• [What you have to do]:
In the records below, some lines hold the word "high". Copy each of those lines.

• [Input for this task]:
Segment Open
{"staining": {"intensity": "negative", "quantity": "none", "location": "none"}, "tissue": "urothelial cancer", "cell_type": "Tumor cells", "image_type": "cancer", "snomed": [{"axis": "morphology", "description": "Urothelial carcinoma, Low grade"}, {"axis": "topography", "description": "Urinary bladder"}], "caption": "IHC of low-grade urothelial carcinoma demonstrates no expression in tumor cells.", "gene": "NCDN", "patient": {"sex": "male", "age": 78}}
Segment Closed
Segment Open
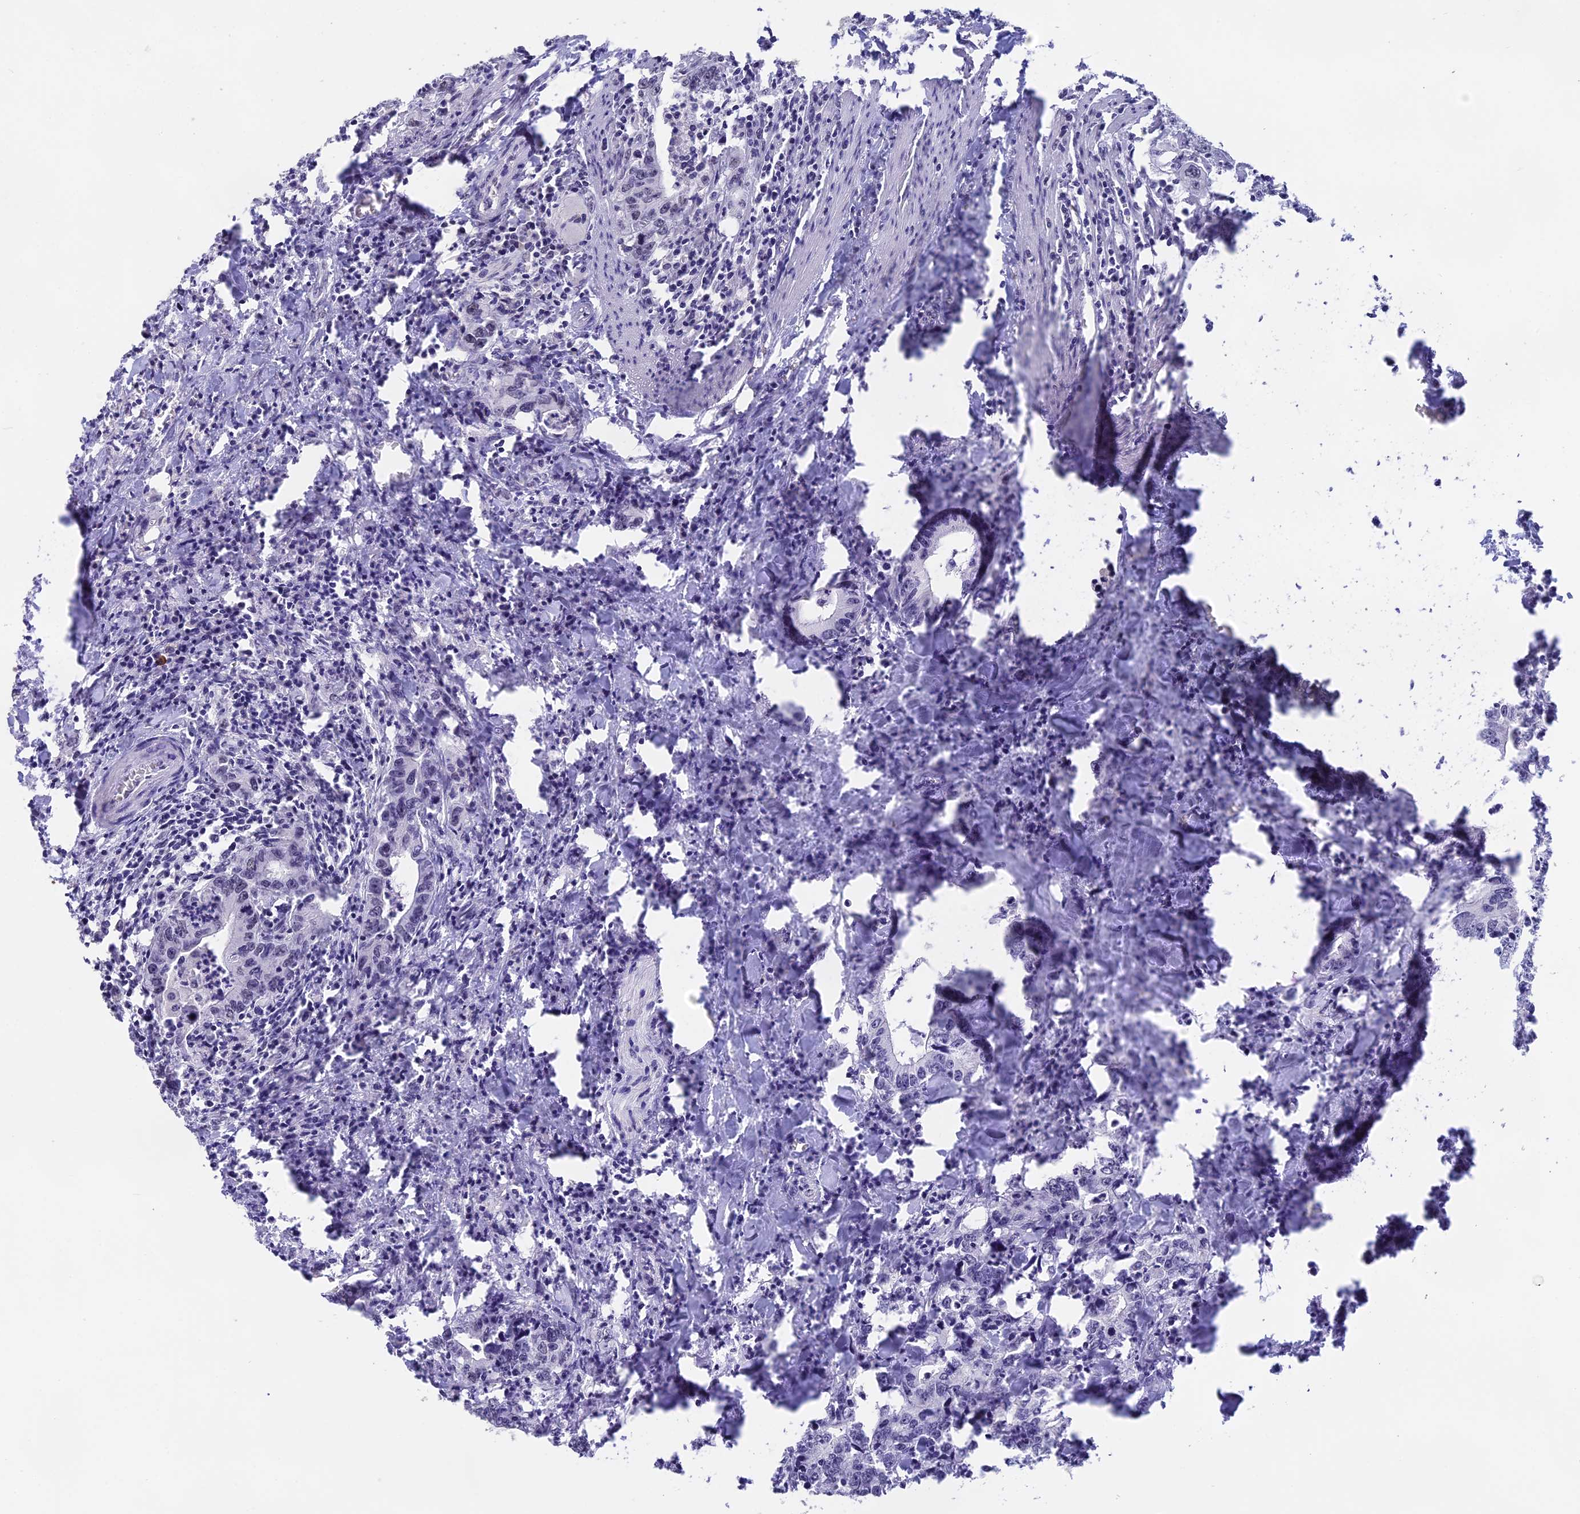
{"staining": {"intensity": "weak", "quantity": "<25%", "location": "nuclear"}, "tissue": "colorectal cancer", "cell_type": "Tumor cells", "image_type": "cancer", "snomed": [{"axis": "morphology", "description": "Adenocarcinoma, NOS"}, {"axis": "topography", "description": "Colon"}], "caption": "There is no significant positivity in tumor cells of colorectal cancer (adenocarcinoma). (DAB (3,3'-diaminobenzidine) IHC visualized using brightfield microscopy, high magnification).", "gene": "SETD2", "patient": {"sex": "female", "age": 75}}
Segment Closed
Segment Open
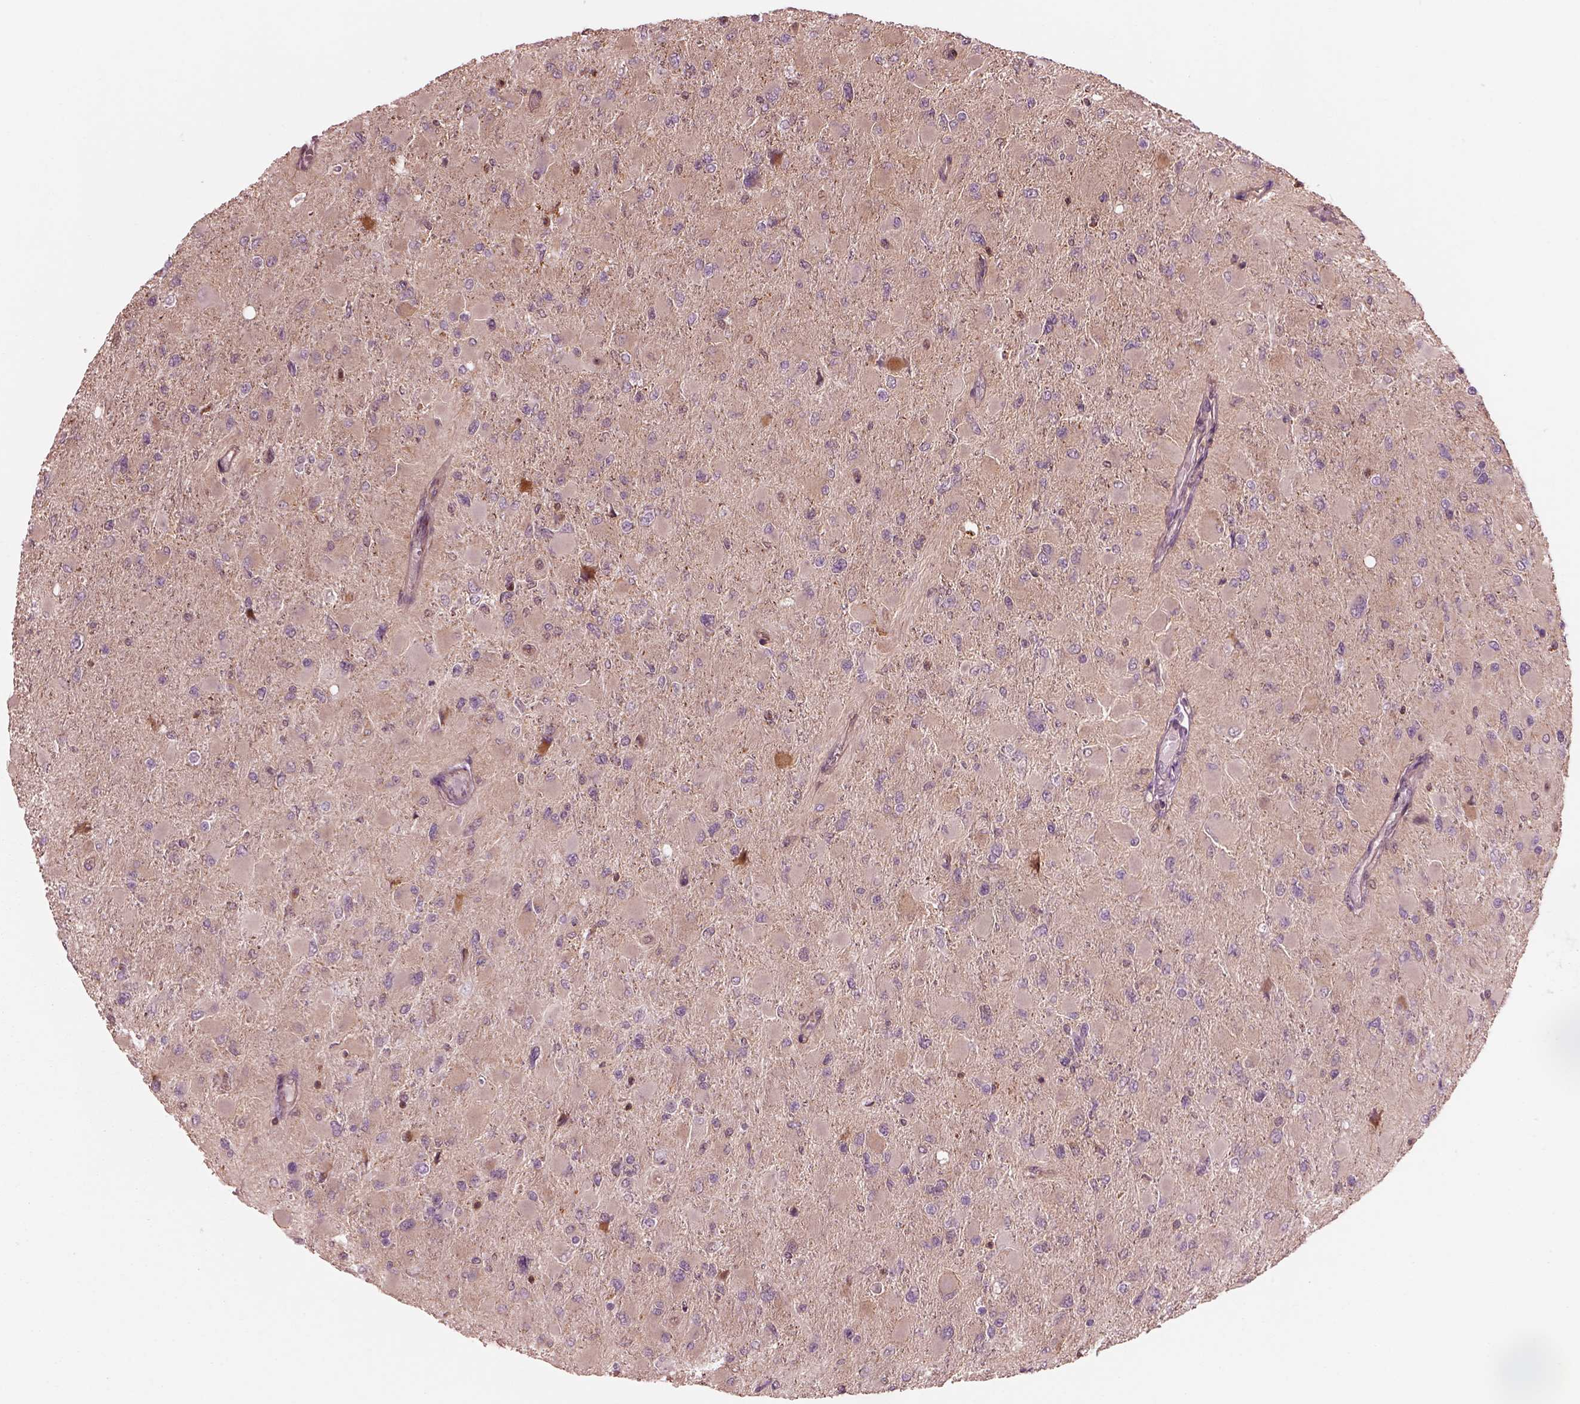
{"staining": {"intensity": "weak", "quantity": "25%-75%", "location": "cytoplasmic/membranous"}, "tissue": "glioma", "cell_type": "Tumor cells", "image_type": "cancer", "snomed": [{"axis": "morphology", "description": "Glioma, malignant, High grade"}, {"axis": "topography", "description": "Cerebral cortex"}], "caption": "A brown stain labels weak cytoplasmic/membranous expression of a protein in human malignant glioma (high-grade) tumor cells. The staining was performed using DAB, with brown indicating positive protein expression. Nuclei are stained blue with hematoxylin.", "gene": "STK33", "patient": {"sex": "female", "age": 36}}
Segment Closed
• [Task result]:
{"staining": {"intensity": "weak", "quantity": "<25%", "location": "nuclear"}, "tissue": "colorectal cancer", "cell_type": "Tumor cells", "image_type": "cancer", "snomed": [{"axis": "morphology", "description": "Adenocarcinoma, NOS"}, {"axis": "topography", "description": "Colon"}], "caption": "There is no significant positivity in tumor cells of colorectal cancer (adenocarcinoma). (DAB (3,3'-diaminobenzidine) IHC visualized using brightfield microscopy, high magnification).", "gene": "SETD2", "patient": {"sex": "female", "age": 75}}
{"staining": {"intensity": "weak", "quantity": "25%-75%", "location": "cytoplasmic/membranous"}, "tissue": "glioma", "cell_type": "Tumor cells", "image_type": "cancer", "snomed": [{"axis": "morphology", "description": "Glioma, malignant, High grade"}, {"axis": "topography", "description": "Cerebral cortex"}], "caption": "A brown stain labels weak cytoplasmic/membranous expression of a protein in human malignant glioma (high-grade) tumor cells. The staining was performed using DAB, with brown indicating positive protein expression. Nuclei are stained blue with hematoxylin.", "gene": "STK33", "patient": {"sex": "female", "age": 36}}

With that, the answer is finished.